Dahal Raju, Kar Indrani
Department of Electronics and Electrical Engineering, Indian Institute of Technology Guwahati, Guwahati, 781039, Assam, India.
Department of Electronics and Electrical Engineering, Indian Institute of Technology Guwahati, Guwahati, 781039, Assam, India.
Neural Netw. 2025 Nov;191:107752. doi: 10.1016/j.neunet.2025.107752. Epub 2025 Jun 21.

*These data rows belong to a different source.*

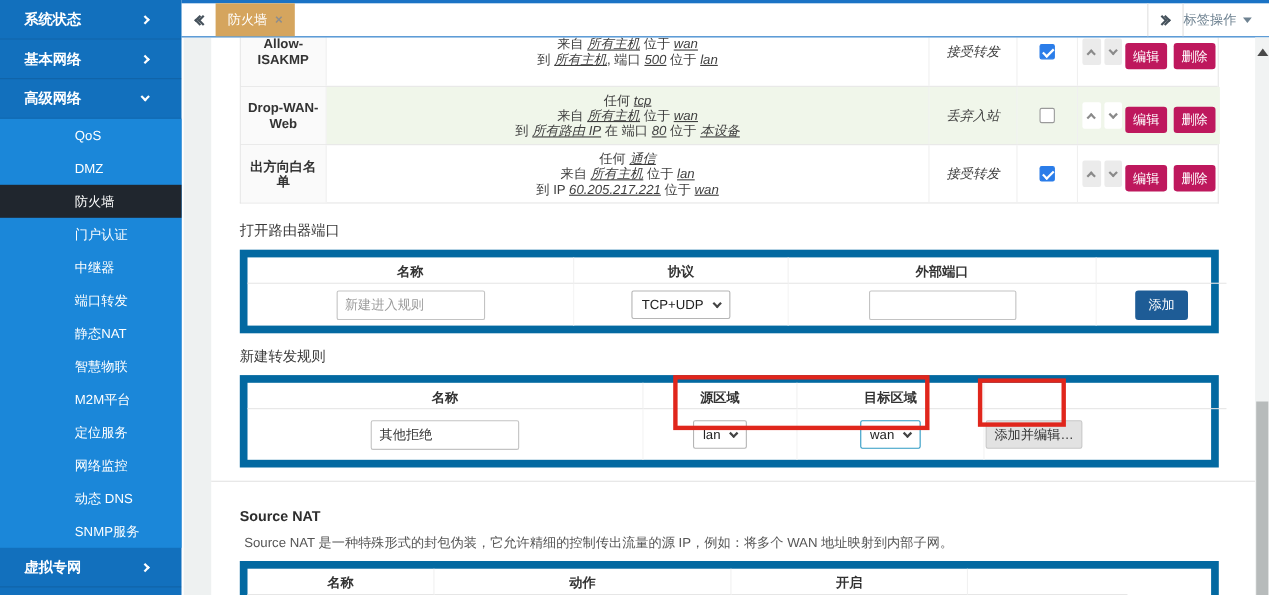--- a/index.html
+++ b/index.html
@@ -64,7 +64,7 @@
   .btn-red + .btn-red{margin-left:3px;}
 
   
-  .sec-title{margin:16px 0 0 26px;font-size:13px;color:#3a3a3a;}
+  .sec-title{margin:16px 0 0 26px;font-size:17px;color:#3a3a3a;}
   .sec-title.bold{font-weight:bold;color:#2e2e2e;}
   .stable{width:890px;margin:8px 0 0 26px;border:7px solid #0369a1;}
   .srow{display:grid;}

This paper addresses the robust tracking control problem for nonlinear systems with unmatched uncertainties and partially unknown dynamics while also taking into account the input and state constraints. An event-triggered ADP framework is utilized to tackle this issue. Initially, an identifier neural network (NN) is designed to estimate the unknown system dynamics. Next, an augmented system is constructed using the reference trajectory and tracking error. The uncertainty is then divided into matched and unmatched components, converting the tracking control problem into an optimal regulation problem for an auxiliary system. A novel event-triggered safe HJB equation is developed by integrating a control barrier function (CBF) and a nonquadratic term within the cost function to enforce the safety constraints. A critic NN is utilized to solve this safe HJB equation. The controller is updated based on a triggering rule formulated using the Lyapunov approach. Lyapunov stability theory is applied to demonstrate that the closed-loop system is stable and that the identifier network and the critic network parameters remain uniformly ultimately bounded (UUB) under constraints and disturbances. The effectiveness of the proposed theoretical approach is validated using a simulation example.
本文研究了具有不匹配不确定性和部分未知动态特性的非线性系统的鲁棒跟踪控制问题,同时考虑了输入和状态约束。利用事件触发自适应动态规划(ADP)框架来解决此问题。首先,设计一个辨识神经网络(NN)来估计未知的系统动态特性。接下来,使用参考轨迹和跟踪误差构建一个增广系统。然后将不确定性分为匹配和不匹配分量,将跟踪控制问题转化为辅助系统的最优调节问题。通过在代价函数中集成控制障碍函数(CBF)和非二次项来开发一个新颖的事件触发安全哈密顿-雅可比-贝尔曼(HJB)方程,以强制执行安全约束。利用一个批评神经网络来求解这个安全HJB方程。基于使用李雅普诺夫方法制定的触发规则更新控制器。应用李雅普诺夫稳定性理论证明闭环系统是稳定的,并且在约束和干扰下,辨识网络和批评网络的参数保持一致最终有界(UUB)。通过一个仿真例子验证了所提出理论方法的有效性。